Sullivan doesn’t buy the idea that one medium is better than another, which makes his advice richer still. Radio, for example, is more visual than people think; to excel at it, you need to see it for its strengths, not through the frustration of lacking a sexy TV spot to work on. In a chapter aptly called “Pecked to Death by Ducks,” he also explains how to address a variety of client protests that sabotage great work. Examples range from the request to feature multiple products or benefits in one ad, to the tacky old “make the logo bigger.”
Trust Luke. He has seen it all and he doesn’t suffer fools.
4. Thinking in Systems: A Primer by Donella H. Meadows
Somebody smarter than me once said advertising is the business of hacking people. This is true, but you won’t be an effective hacker unless you understand what drives behavior, and you can’t understand that without knowing what systems facilitate them.
Thinking in Systems starts small, describing the basic structures of input and output using the flow of water into a bathtub. Then it works its way into complex governmental, economic and environmental structures.
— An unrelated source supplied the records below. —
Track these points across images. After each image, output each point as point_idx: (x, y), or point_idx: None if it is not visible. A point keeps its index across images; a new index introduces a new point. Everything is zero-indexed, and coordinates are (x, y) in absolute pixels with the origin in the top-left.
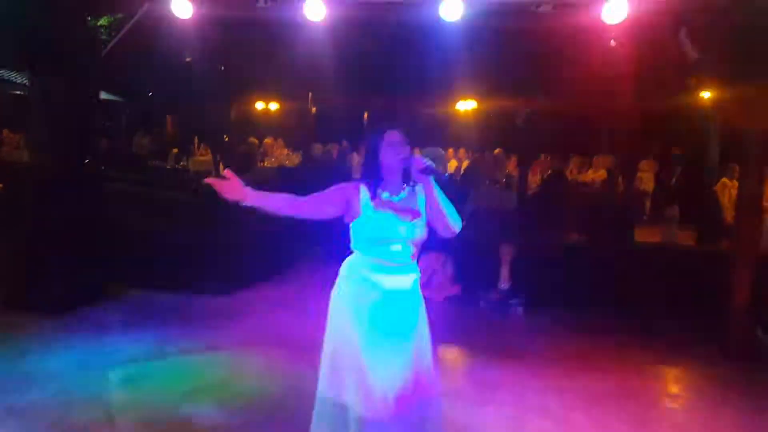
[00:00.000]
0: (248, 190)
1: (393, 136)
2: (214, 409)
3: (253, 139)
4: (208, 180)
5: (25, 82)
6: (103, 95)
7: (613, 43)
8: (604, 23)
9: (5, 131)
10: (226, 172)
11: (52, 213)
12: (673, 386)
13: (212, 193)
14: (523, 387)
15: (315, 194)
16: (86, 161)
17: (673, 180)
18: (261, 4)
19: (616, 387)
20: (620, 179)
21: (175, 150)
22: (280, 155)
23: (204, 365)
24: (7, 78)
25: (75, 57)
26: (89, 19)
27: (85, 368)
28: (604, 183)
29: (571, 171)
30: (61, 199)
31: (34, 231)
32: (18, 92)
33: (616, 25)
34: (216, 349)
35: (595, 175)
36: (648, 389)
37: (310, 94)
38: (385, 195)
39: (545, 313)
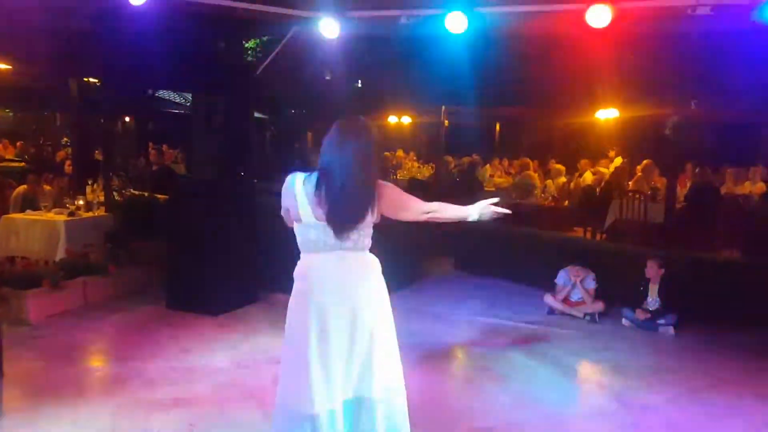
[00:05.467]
0: None
1: None
2: None
3: (386, 153)
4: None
5: (182, 101)
6: None
7: None
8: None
9: (164, 146)
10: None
11: (211, 221)
12: None
13: None
14: (676, 412)
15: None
16: (242, 174)
17: None
18: (403, 20)
19: None
20: None
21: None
22: (412, 168)
23: None
24: (167, 98)
25: (233, 77)
26: (244, 42)
27: (240, 366)
28: (764, 196)
29: (726, 184)
30: (220, 208)
31: (194, 238)
32: (175, 111)
33: None
34: None
35: (754, 188)
36: None
37: (443, 107)
38: None
39: (698, 334)
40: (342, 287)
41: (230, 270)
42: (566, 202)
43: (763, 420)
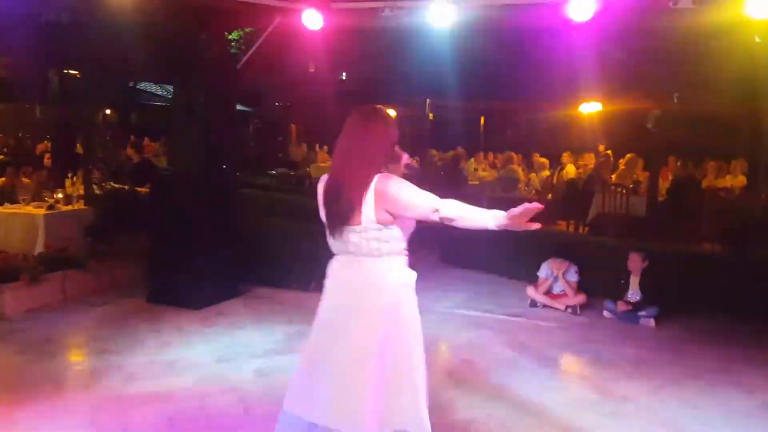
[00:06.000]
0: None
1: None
2: None
3: None
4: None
5: (163, 94)
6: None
7: (757, 39)
8: (748, 19)
9: (146, 139)
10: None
11: (192, 215)
12: None
13: None
14: (655, 402)
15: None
16: (224, 167)
17: None
18: (386, 12)
19: (761, 405)
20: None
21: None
22: None
23: None
24: (149, 90)
25: (215, 70)
26: (226, 34)
27: (221, 360)
28: (744, 189)
29: (708, 177)
30: (202, 202)
31: (175, 232)
32: (158, 103)
33: (761, 20)
34: None
35: (735, 181)
36: None
37: (428, 100)
38: None
39: (679, 326)
40: (343, 295)
41: (212, 264)
42: (549, 196)
43: (743, 409)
One of the biggest learnings I gleaned is that there are two key ways to turn a tide: Working within a system, which requires years of collaboration across other systems to effect change; or by changing a paradigm—committing an act or crafting a message so compelling that the world seemingly changes overnight, and systems with it.
At its best, the latter is what advertising aspires to do. Why hack a person when you can hack a community, a culture, a generation? But day to day, you’ll mostly be working to effect change within systems. This will show you how.
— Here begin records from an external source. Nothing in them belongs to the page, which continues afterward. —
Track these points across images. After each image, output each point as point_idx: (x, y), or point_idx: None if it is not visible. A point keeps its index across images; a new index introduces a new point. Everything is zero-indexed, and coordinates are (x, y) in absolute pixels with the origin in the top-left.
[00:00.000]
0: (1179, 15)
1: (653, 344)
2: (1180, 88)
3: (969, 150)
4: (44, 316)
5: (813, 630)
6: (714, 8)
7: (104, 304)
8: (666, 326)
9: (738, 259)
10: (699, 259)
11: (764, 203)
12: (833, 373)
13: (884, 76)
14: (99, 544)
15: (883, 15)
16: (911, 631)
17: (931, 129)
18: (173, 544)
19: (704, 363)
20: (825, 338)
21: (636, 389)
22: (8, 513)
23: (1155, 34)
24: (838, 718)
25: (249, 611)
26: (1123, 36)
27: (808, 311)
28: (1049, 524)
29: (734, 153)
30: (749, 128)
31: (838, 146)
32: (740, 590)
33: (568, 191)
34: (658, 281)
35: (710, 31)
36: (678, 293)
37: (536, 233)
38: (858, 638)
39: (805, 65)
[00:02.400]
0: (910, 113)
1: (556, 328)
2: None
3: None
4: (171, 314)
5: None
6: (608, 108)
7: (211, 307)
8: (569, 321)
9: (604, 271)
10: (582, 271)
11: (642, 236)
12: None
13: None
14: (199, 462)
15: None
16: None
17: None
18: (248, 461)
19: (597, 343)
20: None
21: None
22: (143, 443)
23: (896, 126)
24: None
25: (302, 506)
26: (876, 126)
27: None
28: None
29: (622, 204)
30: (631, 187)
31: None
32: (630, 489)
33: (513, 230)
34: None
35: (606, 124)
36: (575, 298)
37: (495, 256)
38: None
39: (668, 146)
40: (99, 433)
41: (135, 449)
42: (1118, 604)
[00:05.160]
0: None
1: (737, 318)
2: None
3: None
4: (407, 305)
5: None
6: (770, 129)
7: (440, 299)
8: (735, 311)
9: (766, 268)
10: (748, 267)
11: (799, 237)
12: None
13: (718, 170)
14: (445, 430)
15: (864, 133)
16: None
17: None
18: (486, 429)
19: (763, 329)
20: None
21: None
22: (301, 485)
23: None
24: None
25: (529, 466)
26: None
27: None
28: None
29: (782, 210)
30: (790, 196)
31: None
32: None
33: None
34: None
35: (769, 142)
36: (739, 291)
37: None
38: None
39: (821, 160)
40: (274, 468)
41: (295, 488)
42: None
5. inGenius: A Crash Course on Creativity by Tina Seelig
Seelig distills what she teaches in her Stanford University course on creativity. Generally speaking, it’s best to remember that creativity is a subjective process that will vary from person to person. But advertising is the economic exploitation of creativity, usually on ridiculous deadlines, so it’s best to garner all the tools you can get to jumpstart that fickle spark.
In this, Seelig does well (and if you don’t believe her, trust her case studies). She cites how knowledge, attitude and imagination help arm you internally. She describes how, externally, you can draw from your environment, culture and whatever resources are available.
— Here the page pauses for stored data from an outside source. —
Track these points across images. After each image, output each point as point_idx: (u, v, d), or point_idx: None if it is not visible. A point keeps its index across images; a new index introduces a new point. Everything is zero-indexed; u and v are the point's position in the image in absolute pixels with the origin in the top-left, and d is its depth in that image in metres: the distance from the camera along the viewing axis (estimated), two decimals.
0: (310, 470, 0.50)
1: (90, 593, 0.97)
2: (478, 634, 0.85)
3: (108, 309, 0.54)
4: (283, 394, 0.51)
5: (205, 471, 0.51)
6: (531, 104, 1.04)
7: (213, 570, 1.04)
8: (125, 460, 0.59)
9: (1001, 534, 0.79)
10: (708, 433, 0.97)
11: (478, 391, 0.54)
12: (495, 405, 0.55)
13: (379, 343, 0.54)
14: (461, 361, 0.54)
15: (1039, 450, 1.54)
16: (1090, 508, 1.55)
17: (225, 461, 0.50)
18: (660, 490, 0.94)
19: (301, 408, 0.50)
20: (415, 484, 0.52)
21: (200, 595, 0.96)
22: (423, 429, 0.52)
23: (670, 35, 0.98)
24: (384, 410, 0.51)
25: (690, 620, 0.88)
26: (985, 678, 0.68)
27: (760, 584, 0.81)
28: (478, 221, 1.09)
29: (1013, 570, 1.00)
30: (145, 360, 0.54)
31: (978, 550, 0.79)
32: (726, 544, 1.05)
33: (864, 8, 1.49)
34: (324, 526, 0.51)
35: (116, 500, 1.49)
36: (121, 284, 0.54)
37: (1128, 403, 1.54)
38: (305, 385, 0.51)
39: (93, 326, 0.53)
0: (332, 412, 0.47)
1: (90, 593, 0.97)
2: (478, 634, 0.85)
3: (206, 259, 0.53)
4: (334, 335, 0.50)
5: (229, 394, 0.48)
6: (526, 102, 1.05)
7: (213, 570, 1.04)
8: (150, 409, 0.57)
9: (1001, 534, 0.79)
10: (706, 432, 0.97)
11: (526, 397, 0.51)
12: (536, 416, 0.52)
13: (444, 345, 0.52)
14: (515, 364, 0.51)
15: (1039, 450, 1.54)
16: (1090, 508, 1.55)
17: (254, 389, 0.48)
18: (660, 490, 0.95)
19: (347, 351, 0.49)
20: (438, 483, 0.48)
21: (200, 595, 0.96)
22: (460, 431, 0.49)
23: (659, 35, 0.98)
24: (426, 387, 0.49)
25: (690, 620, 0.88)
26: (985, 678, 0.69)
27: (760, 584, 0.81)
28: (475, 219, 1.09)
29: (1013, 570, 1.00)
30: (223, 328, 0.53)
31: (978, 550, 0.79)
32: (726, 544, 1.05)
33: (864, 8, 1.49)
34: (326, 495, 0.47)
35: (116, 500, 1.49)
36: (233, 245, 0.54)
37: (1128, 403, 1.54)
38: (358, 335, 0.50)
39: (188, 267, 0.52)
As mentioned, this list is just a primer—one meant to kick-start a journey, not dictate one. Honorable mentions include Christopher Alexander’s The Timeless Way of Building, which is actually about architectural techniques that get people to use buildings as designers intend. It’s massively popular in software design, and deserves a spot on any ad thinker’s shelf.
Good for Business, by authors Andrew Benett, Cavas Gobhai, Ann O’Reilly and Greg Welch, details the rise of the conscious corporation (handy work for avoiding a Pepsi snafu). And there’s Generation Creation, written by me, Bill Green and Darryl Ohrt—which addresses a range of creativity, agency and advertising challenges from the perspectives of three different people. (Sometimes we don’t agree, and that’s important too.)
Ready? Cool. Fire up your Amazon, get out there and raise Whipple.